#### SOURCE RECORDS:
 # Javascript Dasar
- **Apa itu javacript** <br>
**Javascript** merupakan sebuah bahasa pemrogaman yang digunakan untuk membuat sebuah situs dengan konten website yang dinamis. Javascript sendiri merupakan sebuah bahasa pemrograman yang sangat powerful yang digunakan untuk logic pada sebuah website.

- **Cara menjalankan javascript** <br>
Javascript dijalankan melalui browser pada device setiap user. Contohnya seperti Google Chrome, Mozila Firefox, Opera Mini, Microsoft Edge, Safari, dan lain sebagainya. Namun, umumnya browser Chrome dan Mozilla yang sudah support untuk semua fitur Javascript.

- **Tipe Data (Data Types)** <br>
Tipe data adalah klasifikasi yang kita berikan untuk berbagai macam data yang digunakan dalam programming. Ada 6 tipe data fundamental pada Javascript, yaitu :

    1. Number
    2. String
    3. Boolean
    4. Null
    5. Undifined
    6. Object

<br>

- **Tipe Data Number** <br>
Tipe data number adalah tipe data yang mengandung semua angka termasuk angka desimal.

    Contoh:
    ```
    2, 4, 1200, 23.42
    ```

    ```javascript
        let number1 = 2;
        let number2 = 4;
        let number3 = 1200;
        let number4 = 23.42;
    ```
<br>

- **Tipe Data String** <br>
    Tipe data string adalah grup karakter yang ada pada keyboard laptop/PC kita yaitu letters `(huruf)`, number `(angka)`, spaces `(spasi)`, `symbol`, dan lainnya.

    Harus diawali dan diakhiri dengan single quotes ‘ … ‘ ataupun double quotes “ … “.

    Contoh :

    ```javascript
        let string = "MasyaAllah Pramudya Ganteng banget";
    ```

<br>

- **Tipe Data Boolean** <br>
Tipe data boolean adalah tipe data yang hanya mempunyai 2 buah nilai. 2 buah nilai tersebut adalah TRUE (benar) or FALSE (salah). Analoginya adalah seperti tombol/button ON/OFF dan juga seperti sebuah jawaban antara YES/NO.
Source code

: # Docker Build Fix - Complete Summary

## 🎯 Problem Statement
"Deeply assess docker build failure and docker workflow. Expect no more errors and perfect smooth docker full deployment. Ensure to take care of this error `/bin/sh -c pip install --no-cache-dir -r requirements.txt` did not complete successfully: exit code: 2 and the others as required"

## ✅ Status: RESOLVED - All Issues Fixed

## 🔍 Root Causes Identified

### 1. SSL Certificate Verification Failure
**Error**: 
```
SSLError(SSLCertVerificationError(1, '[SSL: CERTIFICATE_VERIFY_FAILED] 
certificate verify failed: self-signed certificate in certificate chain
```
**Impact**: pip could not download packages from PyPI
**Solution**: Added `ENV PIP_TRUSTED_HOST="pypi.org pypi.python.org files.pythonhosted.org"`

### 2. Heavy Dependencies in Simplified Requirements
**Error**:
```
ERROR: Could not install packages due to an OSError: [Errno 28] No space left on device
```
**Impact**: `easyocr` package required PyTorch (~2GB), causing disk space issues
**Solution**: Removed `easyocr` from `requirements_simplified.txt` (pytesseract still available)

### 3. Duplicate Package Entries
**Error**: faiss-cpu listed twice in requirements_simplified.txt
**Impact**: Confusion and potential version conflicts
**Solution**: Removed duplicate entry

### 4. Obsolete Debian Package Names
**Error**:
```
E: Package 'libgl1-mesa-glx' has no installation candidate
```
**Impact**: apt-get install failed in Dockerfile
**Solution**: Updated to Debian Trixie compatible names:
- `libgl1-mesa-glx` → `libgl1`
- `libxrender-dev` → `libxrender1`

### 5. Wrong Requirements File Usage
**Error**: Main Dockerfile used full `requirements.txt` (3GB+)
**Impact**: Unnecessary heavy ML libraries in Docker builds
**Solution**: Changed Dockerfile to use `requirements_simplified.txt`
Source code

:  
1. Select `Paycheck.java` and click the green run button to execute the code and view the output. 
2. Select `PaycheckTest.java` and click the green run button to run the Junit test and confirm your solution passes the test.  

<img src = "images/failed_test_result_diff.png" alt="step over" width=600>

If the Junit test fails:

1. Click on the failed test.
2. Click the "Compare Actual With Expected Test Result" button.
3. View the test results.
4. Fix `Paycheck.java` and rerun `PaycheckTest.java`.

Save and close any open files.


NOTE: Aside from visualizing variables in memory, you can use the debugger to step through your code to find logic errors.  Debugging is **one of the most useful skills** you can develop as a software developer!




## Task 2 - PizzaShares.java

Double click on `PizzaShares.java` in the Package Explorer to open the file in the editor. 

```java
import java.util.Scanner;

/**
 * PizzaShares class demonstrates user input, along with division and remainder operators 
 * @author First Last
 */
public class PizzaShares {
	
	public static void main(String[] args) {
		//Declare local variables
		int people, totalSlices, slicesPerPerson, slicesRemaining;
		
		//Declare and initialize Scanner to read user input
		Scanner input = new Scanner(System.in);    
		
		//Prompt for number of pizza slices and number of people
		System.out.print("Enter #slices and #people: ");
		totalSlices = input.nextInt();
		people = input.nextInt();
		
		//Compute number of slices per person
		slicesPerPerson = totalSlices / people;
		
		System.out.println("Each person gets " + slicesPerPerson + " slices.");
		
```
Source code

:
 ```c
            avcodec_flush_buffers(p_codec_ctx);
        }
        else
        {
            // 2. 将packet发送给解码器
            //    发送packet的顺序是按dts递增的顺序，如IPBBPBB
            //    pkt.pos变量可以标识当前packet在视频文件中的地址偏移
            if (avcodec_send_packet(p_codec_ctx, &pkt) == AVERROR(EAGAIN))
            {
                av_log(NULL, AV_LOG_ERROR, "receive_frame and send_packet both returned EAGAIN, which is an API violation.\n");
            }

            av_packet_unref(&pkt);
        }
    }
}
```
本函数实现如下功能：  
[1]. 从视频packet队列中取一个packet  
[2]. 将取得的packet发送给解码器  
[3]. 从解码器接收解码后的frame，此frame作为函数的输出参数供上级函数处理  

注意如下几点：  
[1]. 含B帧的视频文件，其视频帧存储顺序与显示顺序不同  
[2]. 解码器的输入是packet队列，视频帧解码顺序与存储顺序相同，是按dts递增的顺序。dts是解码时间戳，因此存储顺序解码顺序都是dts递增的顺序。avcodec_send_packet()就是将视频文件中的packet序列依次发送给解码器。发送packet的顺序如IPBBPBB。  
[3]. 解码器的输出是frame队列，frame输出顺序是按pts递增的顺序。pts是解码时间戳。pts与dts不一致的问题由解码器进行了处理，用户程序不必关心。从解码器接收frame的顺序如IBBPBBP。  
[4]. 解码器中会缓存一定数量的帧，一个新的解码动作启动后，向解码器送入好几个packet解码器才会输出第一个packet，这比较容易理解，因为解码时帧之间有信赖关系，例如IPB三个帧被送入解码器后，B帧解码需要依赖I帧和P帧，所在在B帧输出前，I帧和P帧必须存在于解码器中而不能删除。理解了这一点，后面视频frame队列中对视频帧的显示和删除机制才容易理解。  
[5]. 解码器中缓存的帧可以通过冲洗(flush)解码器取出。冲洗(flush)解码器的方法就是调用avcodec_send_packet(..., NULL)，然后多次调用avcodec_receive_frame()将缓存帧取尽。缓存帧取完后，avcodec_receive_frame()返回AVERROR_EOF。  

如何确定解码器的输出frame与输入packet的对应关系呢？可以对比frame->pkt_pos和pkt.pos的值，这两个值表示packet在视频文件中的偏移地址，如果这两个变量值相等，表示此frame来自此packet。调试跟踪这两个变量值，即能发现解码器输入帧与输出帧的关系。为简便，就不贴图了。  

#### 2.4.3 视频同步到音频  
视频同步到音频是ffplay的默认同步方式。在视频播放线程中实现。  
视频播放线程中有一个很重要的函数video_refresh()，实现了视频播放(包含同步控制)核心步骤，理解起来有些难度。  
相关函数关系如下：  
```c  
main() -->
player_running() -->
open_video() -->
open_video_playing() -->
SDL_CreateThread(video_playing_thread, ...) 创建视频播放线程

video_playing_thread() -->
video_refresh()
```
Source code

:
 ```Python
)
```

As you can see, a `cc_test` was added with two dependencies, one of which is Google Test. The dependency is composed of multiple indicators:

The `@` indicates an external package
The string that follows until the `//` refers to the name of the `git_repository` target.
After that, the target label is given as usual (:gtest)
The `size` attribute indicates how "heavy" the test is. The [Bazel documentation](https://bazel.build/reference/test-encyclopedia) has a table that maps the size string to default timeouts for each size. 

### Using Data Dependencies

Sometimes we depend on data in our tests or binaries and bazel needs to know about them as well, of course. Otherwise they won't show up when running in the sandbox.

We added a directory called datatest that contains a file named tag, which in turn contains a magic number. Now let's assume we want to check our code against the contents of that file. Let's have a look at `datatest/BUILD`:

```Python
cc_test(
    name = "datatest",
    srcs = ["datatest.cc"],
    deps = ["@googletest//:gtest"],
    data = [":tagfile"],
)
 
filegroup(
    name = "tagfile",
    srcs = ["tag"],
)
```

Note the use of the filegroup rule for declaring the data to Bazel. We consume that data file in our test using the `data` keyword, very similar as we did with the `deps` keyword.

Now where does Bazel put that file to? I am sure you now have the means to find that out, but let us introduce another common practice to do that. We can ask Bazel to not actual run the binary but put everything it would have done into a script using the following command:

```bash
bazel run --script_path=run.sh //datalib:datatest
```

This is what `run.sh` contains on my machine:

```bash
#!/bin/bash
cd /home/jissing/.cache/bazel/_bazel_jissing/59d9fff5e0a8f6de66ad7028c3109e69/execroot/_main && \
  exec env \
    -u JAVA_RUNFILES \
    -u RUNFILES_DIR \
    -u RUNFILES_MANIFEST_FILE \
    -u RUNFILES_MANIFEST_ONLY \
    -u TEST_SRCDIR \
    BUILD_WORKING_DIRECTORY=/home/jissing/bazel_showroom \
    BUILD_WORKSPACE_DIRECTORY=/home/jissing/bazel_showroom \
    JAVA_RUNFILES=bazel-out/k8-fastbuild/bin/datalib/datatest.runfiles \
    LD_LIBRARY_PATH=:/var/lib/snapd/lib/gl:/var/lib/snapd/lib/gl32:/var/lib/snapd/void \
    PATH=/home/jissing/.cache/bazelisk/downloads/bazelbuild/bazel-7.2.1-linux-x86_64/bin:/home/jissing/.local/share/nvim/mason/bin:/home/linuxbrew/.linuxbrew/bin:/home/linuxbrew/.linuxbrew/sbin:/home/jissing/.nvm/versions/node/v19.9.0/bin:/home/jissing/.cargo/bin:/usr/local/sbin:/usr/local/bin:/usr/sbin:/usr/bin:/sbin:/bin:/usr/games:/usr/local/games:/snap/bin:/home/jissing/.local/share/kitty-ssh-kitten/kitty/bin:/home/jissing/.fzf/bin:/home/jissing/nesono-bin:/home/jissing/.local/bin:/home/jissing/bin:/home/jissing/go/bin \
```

#### YOUR ASSIGNMENT:
Search the records for the word "slicesPerPerson" and copy every line where it occurs.

#### OUTPUT BELOW:
		int people, totalSlices, slicesPerPerson, slicesRemaining;
		slicesPerPerson = totalSlices / people;
		System.out.println("Each person gets " + slicesPerPerson + " slices.");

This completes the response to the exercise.